If you think that you have nothing now, the new bankruptcy laws could even shrink that! The new bankruptcy law overhauls the laws that were modified in 1978. It not only tightens the requirements for those who want to file for bankruptcy but for their attorneys as well.
These are several of the major changes that were initiated under the new bankruptcy law:
"Means Test" - You now have to show that you are not abusing the use of bankruptcy. This test calculates what you make per month minus certain expenses that are allowed. The "median income" will vary from state to state. If you fail the "means test', then you must file for Chapter 13 bankruptcy. Expense allowances - Guidelines are put forth by the IRS for allowable expenses, and they are stingy. The food allowance is approximately $200 a month, and the housing allowance is approximate $800 a month. Residency requirements - There are state and federal bankruptcy laws, and some state laws are more lenient than others. Texas and Florida have very generous "homestead allowances". The new bankruptcy law discourages you to look around for the best deal. You are not permitted to file for bankruptcy in a more favorable state unless you have resided there for a minimum of two years. Mandatory credit counseling - Another change that came with the new bankruptcy law is that you have to take a credit counseling course that has been approved within 180 days of filing for bankruptcy. Sorry to say, this is not a free course. The cost of this course is approximately $75.00. More paperwork - In order to prove that bankruptcy is necessary, the consumer will have to present much more documentation. Such things a debtor must provide are: a list of all unsecured and secured creditors, proof of taking the credit counseling course, a detailed list of one's expenses and monthly income, liabilities and assets, the most recent tax return, photo ID and pay stubs. Hefty legal fees - A bankruptcy attorney must now "certify" that their client's figures are accurate. If they prove not to be, the lawyer as well as the client may face sanctions. This means that your attorney must do more investigating and fact-checking to make sure your information as well as his certification is above-board.

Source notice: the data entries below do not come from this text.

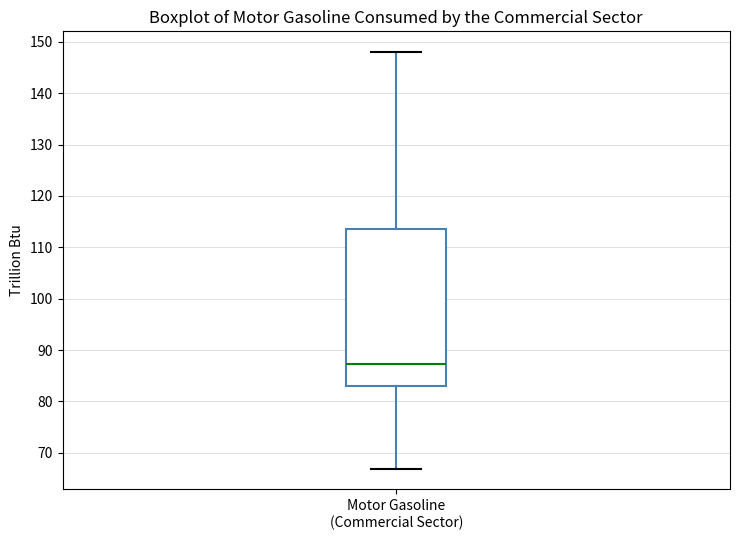

Transcribe this box plot: give where the median line is, the range the box spans, and where the two whiskers end, as read against the y-axis. The values are not printed on the chart, so give them approximately, as read against the axis.

median 87, box 83 to 114, whiskers 67 to 148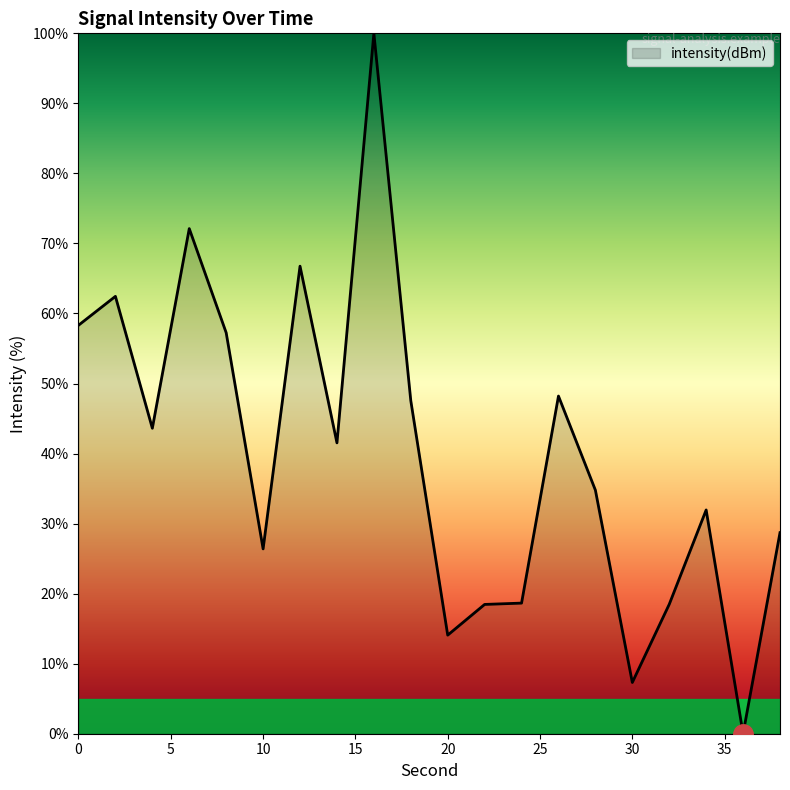

What is the difference between the maximum and minimum values?

100.0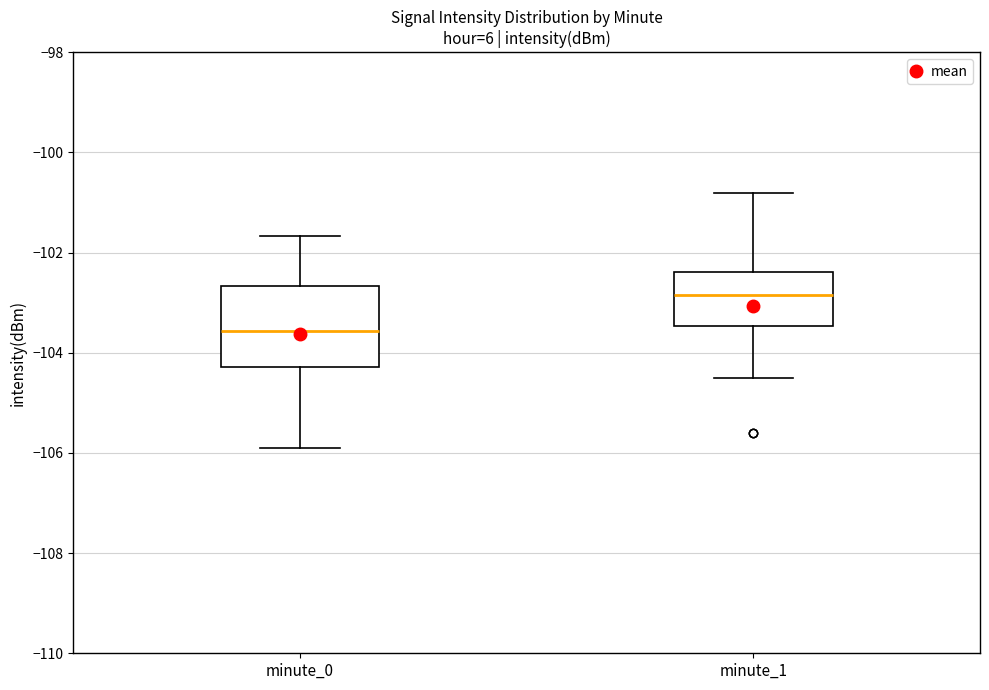

Reading left to right, read every box against the y-axis: the position of its median line, the range the box covers, and the ends of its whiskers. The values are not printed on the chart, so give them approximately, as read against the axis.

minute_0: median -103.6, box -104.2 to -102.6, whiskers -106.0 to -101.6
minute_1: median -102.8, box -103.4 to -102.4, whiskers -104.4 to -100.8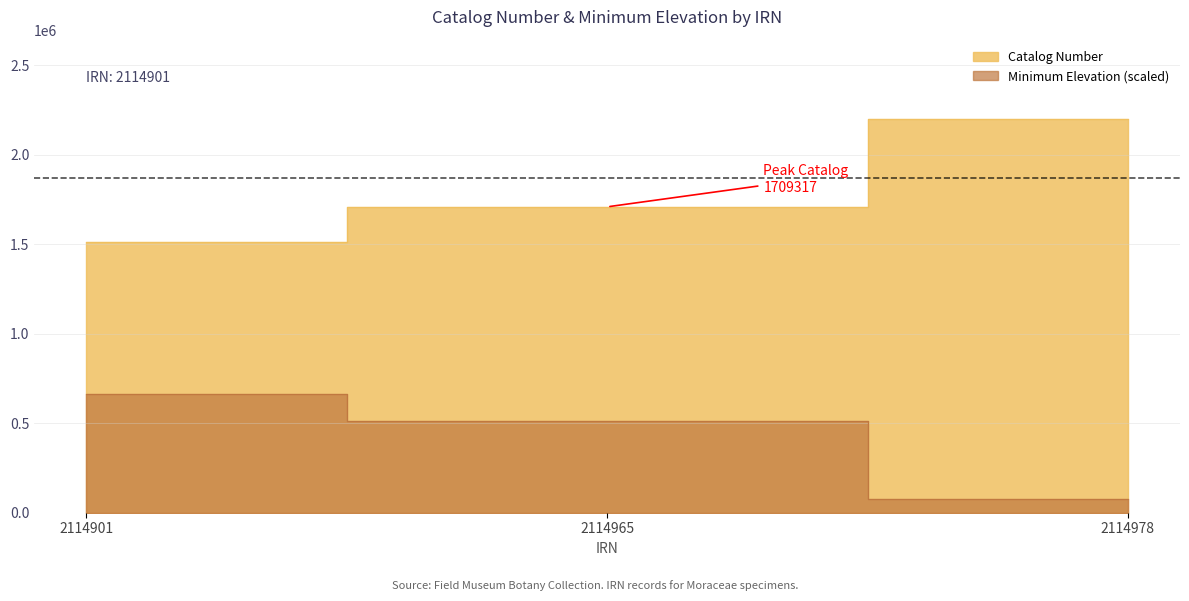

What is the difference between the second highest and minimum values in the Catalog Number series?

193925.0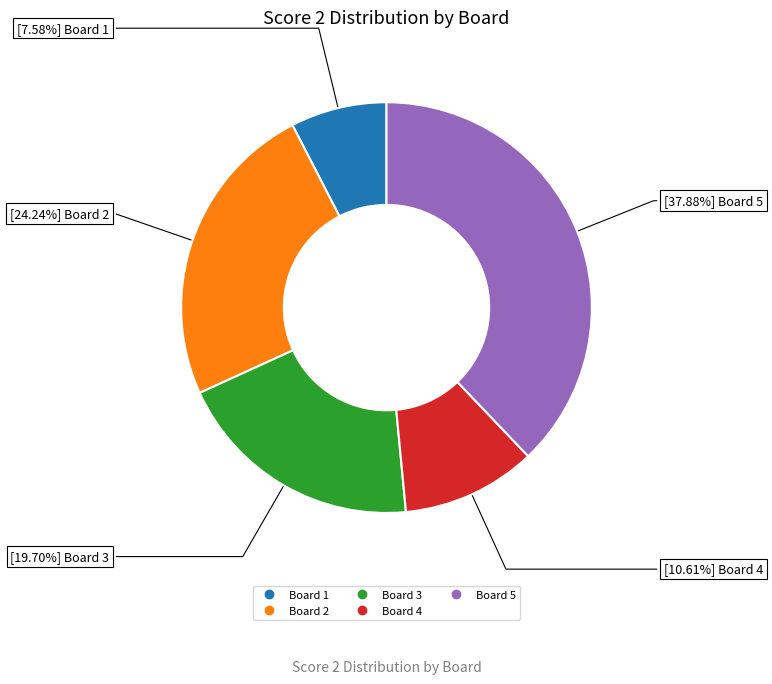

To the nearest percent, what is the average slice percentage?

20%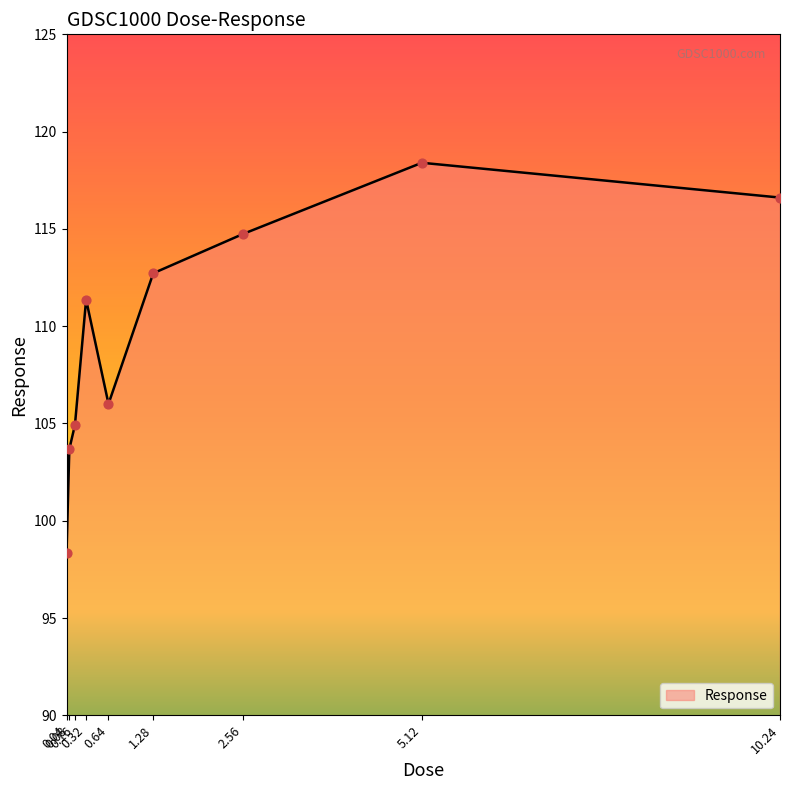

Which has a higher value, 0.32 or 0.16?

0.32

Is it best to have a bankruptcy attorney when and if it comes time to file for bankruptcy? There is certainly no legal requirement stating that you have to retain a lawyer. However, you would be very foolish not to do so. If you choose to file on your own, and forget to file certain documents, your case can be subject to dismissal and you will need to start again from the very beginning. As an example, a couple recently tried to file for bankruptcy online. They were not exactly sure if we should have filed jointly or just the husband. They were doing it on their own and really goofed things up and now they are paying for it! Please do not do this in an attempt to save some money because it will only come back to haunt you in the end. It is in your best interest to have an experienced bankruptcy attorney working for you.